Abstract

The analgesic activity of the opiate agonists etrophine and sufentanil and the antagonistic effects of diprenorphine and naloxone have been related to the occupancy of 3 classes of opiate binding sites previously defined in vivo 29in order to establish their pharmacological significance. Sufentanil binds specifically in vivo to the first type of site (site 1), exhibiting ∼ 1100-fold selectivity over site 2, whereas etorphine displays ∼ 20-fold selectivity for site 1 over site 2. Neither agonist has measurable affinity to the third type of binding site.
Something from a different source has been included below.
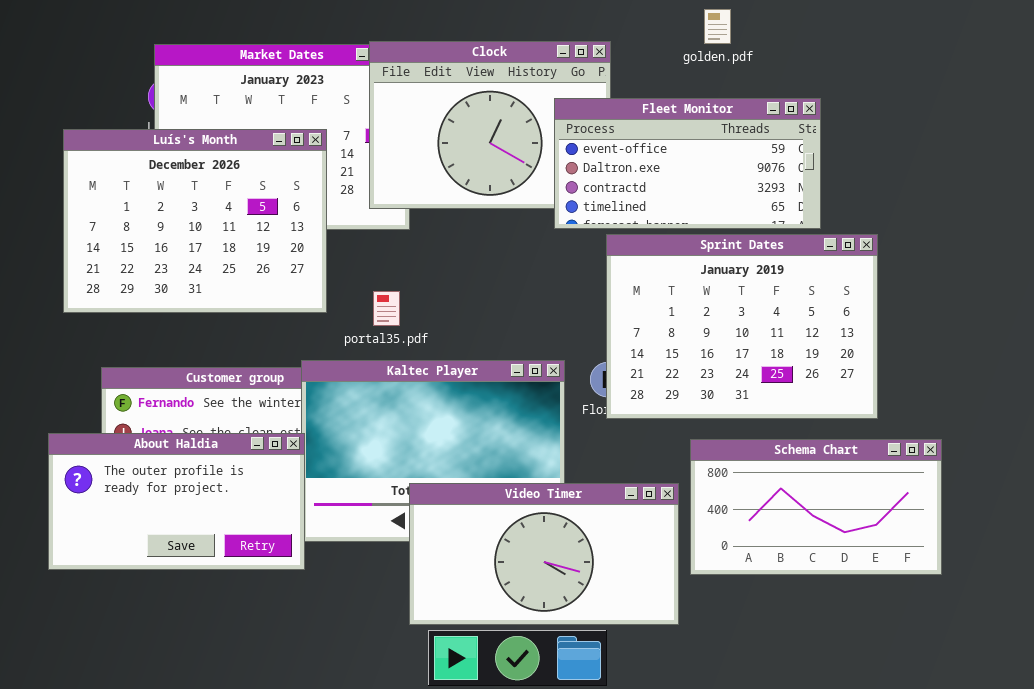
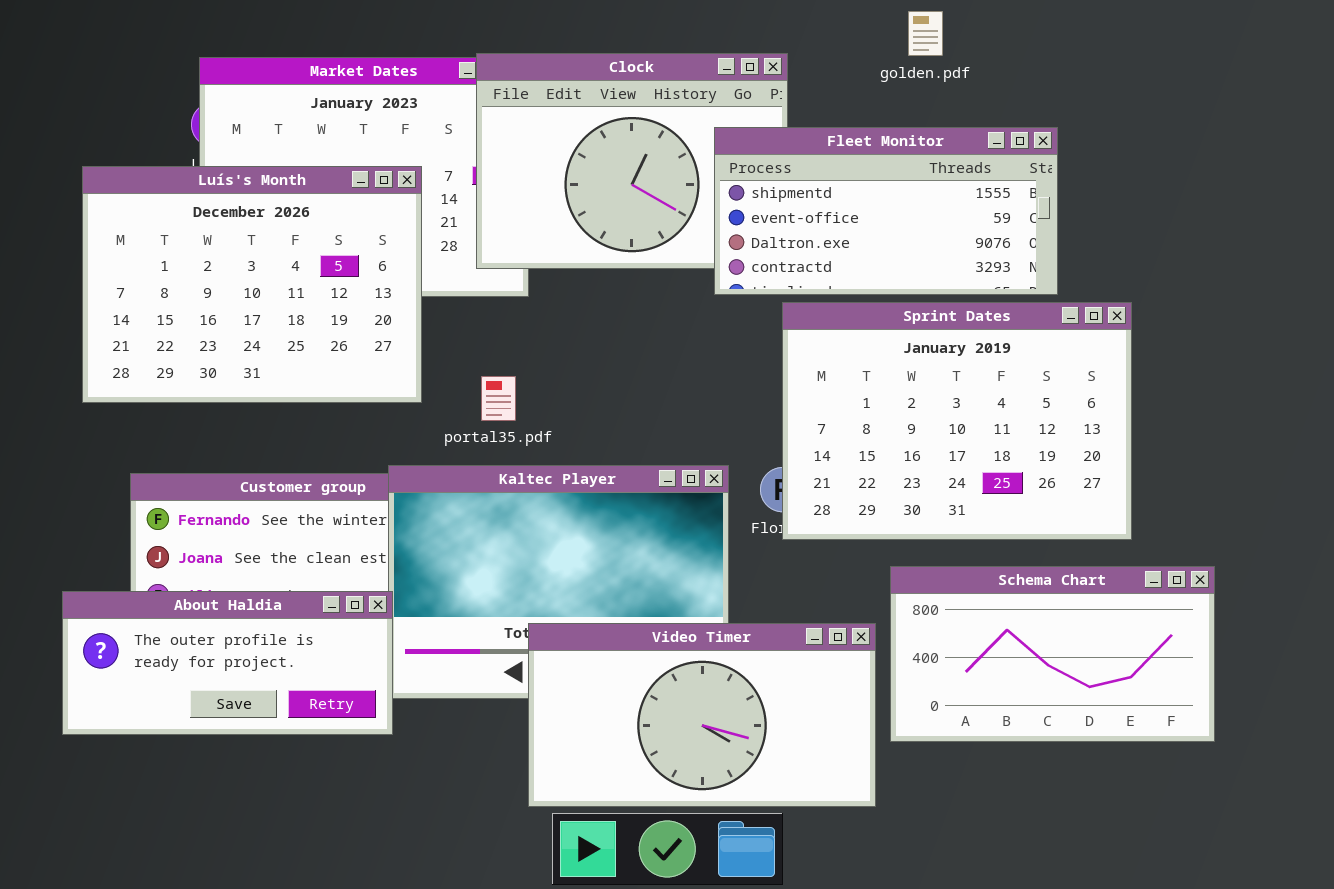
Fleet Monitor: [554,98,821,229] -> [714,127,1058,295], scrolled up 1 row
About Haldia: [48,433,305,570] -> [62,591,393,735], resized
The binding data suggest that site 1 is analogous to the μ site previously identified in vitro 29. Both agonists produce analgesia in the rat tail flick test at the same low fractional occupancy of site 1 (∼ 2% at the ED 50) while they display much lower and quite different occupancies at site 2. Both of the opiate antagonists naloxone and diprenorphine reduce the potency of sufentanil and etorphine by a factor of 2 at 50% occupancy of site 1 alone. These results provide strong evidence that these 4 drugs exert their effects by interaction with site 1 (μ sites) which therefore may be regarded as the receptor responsible for analgesic action in this test. The assumption of a direct relationship between antagonistic effect and fractional occupancy appears to be valid for naloxone and diprenorphine at site 1, while the agonists exert their action at a very low fractional occupancy implying a non-linear binding-effect process.